Die betroffenen Zoos und Tierparks im Überblick:  • Erlebnis- und Tierpark Güstrow  • Luisenpark Mannheim  • Tierpark Berlin  • Tierpark Cottbus  • Tierpark Gotha  • Tierpark Hagenbeck  • Tierpark Heidelberg  • Tierpark Hellabrunn  • Wilhelma Stuttgart  • Zoo Dresden  • Zoo Dortmund  • Zoo Duisburg  • Zoo Frankfurt  • Zoo Hannover  • Zoo Karlsruhe  • Zoo Krefeld  • Zoo Köln  • Zoo Leipzig  • Zoo Nürnberg  • Zoo Rostock

ZOO weist Vorwürfe zurück  

Der Zoo Karlsruhe hat dazu bereits Stellung bezogen: Gegenüber Baden-TV erklärte Zoosprecher Timo Deible, dass der Zoo bereits seit fünf Jahren aus ethischen Gründen keine Vögel mehr flugunfähig machen würde.

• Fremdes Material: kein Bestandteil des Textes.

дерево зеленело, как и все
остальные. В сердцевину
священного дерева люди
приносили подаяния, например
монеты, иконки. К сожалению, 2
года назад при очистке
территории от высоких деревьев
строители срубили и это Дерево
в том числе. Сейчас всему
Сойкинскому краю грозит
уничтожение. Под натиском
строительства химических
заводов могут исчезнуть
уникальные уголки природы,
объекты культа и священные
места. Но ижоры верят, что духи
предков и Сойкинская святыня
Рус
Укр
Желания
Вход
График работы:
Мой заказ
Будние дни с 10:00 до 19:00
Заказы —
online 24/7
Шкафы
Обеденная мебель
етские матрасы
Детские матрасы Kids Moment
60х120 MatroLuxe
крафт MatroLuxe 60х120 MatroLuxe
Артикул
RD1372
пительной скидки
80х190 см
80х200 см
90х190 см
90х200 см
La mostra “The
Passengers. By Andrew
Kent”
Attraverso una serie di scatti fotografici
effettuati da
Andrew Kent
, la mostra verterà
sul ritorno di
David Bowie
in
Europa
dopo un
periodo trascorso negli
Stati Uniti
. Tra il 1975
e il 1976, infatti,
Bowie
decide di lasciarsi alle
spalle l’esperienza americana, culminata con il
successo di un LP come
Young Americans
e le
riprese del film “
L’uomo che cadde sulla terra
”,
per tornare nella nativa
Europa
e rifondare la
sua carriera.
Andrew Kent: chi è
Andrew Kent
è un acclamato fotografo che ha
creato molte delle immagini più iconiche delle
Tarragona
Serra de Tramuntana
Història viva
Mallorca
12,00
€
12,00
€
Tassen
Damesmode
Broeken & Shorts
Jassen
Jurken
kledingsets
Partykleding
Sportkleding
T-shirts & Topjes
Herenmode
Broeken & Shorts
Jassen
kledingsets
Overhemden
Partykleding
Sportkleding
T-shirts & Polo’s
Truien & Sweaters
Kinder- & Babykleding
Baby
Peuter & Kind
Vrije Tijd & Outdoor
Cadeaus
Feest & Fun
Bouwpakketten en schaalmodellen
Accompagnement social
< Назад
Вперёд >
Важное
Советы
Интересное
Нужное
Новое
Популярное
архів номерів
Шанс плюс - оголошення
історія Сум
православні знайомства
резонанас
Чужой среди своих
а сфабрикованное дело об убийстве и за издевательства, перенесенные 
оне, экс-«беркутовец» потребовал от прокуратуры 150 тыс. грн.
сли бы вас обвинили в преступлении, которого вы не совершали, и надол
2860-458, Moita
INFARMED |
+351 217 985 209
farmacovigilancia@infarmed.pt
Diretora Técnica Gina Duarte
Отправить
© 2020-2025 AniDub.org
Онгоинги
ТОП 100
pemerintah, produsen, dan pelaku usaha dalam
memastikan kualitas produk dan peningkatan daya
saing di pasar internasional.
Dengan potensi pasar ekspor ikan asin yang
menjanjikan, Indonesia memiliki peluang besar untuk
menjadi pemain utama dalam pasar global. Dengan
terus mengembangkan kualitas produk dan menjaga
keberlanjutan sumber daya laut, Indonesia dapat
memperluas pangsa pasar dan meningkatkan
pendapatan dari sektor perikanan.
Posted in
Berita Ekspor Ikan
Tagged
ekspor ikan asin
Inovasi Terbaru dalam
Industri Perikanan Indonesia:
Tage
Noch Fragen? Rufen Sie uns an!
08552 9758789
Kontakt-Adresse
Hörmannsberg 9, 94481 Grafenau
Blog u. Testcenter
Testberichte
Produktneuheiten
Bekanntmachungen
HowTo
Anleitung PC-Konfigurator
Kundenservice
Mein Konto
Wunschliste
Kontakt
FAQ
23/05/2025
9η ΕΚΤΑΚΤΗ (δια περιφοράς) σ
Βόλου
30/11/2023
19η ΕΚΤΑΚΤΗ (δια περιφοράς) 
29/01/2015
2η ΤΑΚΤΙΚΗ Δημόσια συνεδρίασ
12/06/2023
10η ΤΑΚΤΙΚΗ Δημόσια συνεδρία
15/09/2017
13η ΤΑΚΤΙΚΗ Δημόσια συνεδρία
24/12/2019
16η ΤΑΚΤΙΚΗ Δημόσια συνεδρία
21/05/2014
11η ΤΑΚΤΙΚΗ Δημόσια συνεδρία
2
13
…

Weder seien den Tieren die Flügel gestutzt, noch kupiert worden. Alle neuen Nachzuchten sind demnach nicht mehr beschnitten.

"Der Grund für die Abschaffung dieser Maßnahme sei ein einfacher gewesen: Flamingos beispielsweise bräuchten eine gerade Startfläche um los fliegen zu können. Die Gehege in Karlsruhe seien jedoch inzwischen so angelegt, dass die Vögel nicht wegfliegen könnten." Somit wären die Vorwürfe in Bezug auf den Zoo Karlsruhe gegenstandslos. Der Zoosprecher geht davon aus, dass PETA die angezeigten Tierparke nicht im Detail geprüft habe, sondern "zum Rundumschlag ausgeholt" hat.  

[1] https://www.bundestag.de/presse/hib/2015_01/-/358620.
[2] Jaeger (2016): Flugunfähigmachen bei Vögeln im Spannungsfeld zum grundsätzlichen Amputationsverbot gemäß § 6 Tierschutzgesetz. Landesamt für Natur, Umwelt und Verbraucherschutz NRW (LANUV).
[3] Anfrage der Abgeordneten Susann Biedefeld (SPD) an Bayerischen Landtag (2017). Online abrufbar unter: https://kleineanfragen.de/bayern/17/16486-tierschutz-in-bayerischen-zoos-und-tierparks-teil-4-flugunfaehigmachen-von-voegeln.
[4] Johnson, A., Cézilly, F., T & A. D. Poyser (2007): The Greater Flamingo. London.